3. Precious Bryant, “If You Don’t Love Me, Would You Fool Me Good.” Every time I hear Bryant’s voice, it’s as if I’ve known her forever but am hearing the song for the very first time! She just engages you on the spot.

4. Beverly (Guitar) Watkins, “Back in Business!” This lady is a flat-out musician who can duke it out onstage with the best there is—man, woman, or child prodigy. You have not seen a show until you catch Ms. Beverly in action! I’m still feeling the effects, and have some great memories of touring the country and playing onstage with her.

5. Adolphus Bell, “Child Support Blues.” This man knew what entertainment was all about. Bell could take any group of folks—indoor, outdoor, onstage, in the park, on a cruise ship, in a club, wherever—and have them rollin’ with laughter and music. No topic was taboo.

6. Eddie Tigner, “Route 66.” Now this is some real cool, smooth music! Makes you want to get out on the road in a convertible and drive ole Route 66 to L.A. again. I’ve known this song since the late forties, a Nat King Cole record my parents had and played a lot at house parties along with other great music of that era.

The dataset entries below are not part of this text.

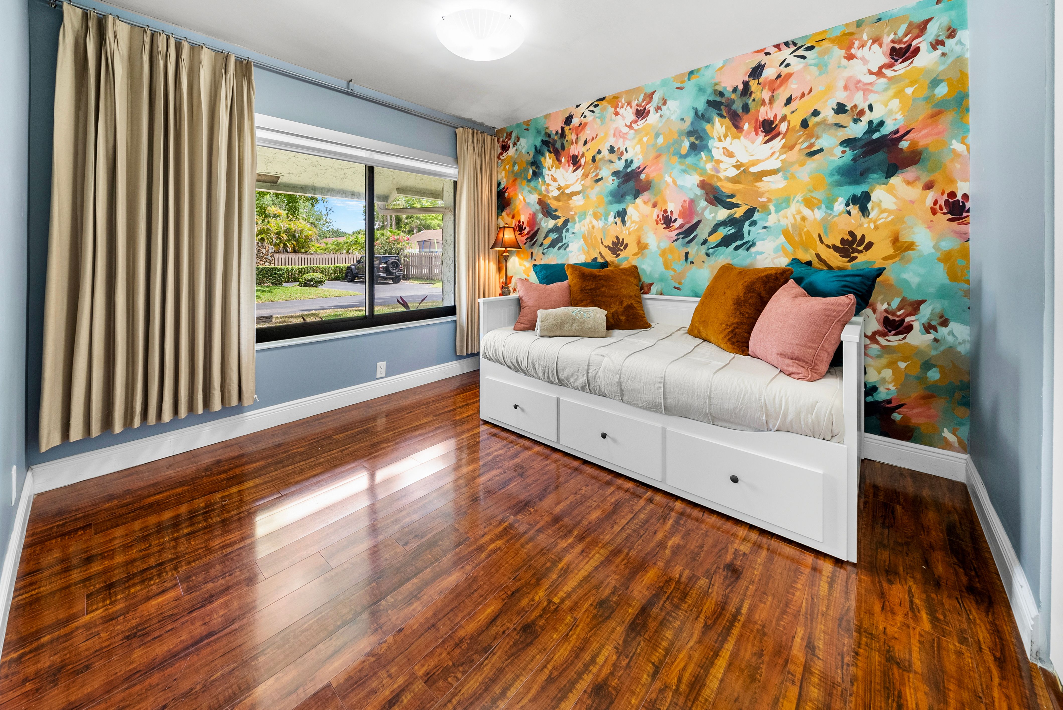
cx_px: 532
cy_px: 355
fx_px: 354
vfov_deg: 90.1
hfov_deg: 112.6
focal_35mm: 12
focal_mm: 12
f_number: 8
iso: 400
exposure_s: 1/8
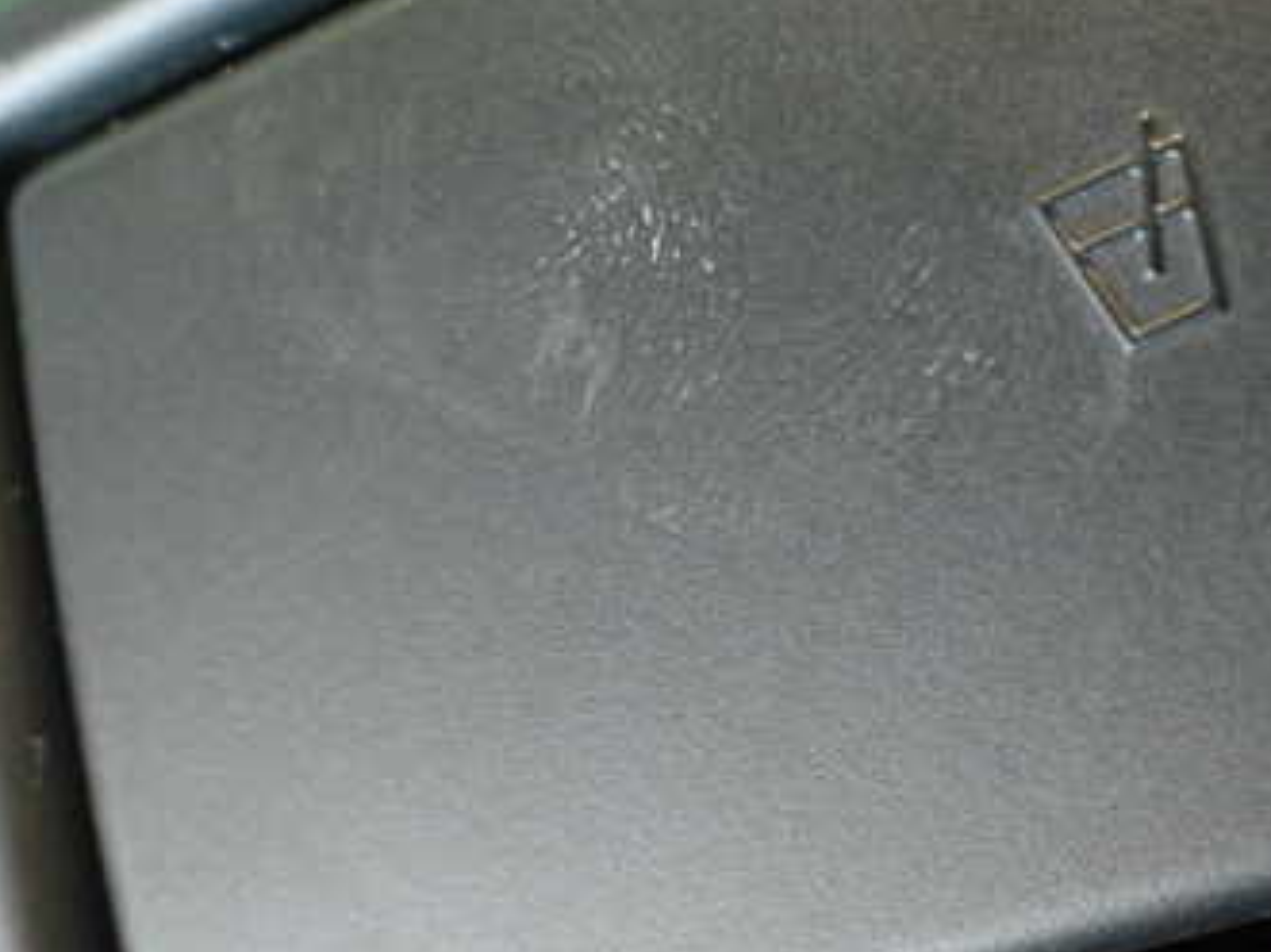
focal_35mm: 58
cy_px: 261
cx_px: 641
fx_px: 2129
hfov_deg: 33.2
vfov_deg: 25.0
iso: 500
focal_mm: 5.79
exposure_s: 1/30
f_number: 2.4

7. Captain Luke, “Old Black Buck,” featuring Cool John Ferguson. The absolutely amazing coffee-and-deep-molasses voice of Captain Luke and the beautifully country-picked guitar of Cool John breathe new life and nuance into this rural classic. This song is sung in many different traditions in the South, where tales of exceptional animals abound.

8. John Dee Holeman, “Mistreated Blues,” featuring Taj Mahal. John Dee hails from Louisburg, North Carolina, where my late friend and first and only guitar teacher came from. Upon meeting John Dee and playing with him for the first time, I remarked that he played just like my guitar teacher Lynwood Perry, from Louisburg. He said, “I’m from Louisburg!” We’ve been fast friends and musical pals ever since.

9. Neal (Big Daddy) Pattman, “Catfish Blues,” featuring Taj Mahal and Cootie Stark. A Mississippi Delta classic that made its way through the South, bluesman by bluesman, and into countless repertoires. Here Pattman gives us a soulful reading, as if we are being pulled downstream by the big river itself.